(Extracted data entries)
■ ■ ■

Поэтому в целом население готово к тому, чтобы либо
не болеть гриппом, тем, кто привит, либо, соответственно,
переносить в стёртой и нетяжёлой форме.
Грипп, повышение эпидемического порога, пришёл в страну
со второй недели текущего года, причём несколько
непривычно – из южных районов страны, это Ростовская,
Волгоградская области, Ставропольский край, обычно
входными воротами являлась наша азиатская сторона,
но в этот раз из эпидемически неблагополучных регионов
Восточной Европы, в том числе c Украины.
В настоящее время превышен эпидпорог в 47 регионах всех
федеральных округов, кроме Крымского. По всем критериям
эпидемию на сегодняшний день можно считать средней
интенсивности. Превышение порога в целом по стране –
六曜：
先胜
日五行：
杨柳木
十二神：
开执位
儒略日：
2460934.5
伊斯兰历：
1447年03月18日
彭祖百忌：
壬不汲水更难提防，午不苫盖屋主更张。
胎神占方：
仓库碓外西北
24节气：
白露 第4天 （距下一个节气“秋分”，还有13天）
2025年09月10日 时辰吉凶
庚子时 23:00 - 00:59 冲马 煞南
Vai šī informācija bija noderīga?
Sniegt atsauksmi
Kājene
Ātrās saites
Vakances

■ ■ ■

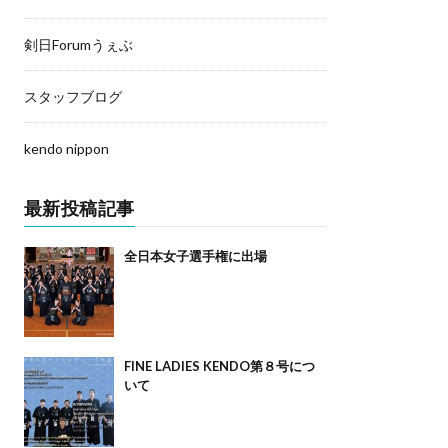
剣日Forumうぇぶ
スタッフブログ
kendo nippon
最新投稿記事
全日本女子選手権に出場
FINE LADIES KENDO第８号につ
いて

■ ■ ■

▶ _WORK INSTRUCTIONS_: Look through the entries. Copy out each line with "порога" in it.

▶ _TASK OUTPUT_:
Грипп, повышение эпидемического порога, пришёл в страну
интенсивности. Превышение порога в целом по стране –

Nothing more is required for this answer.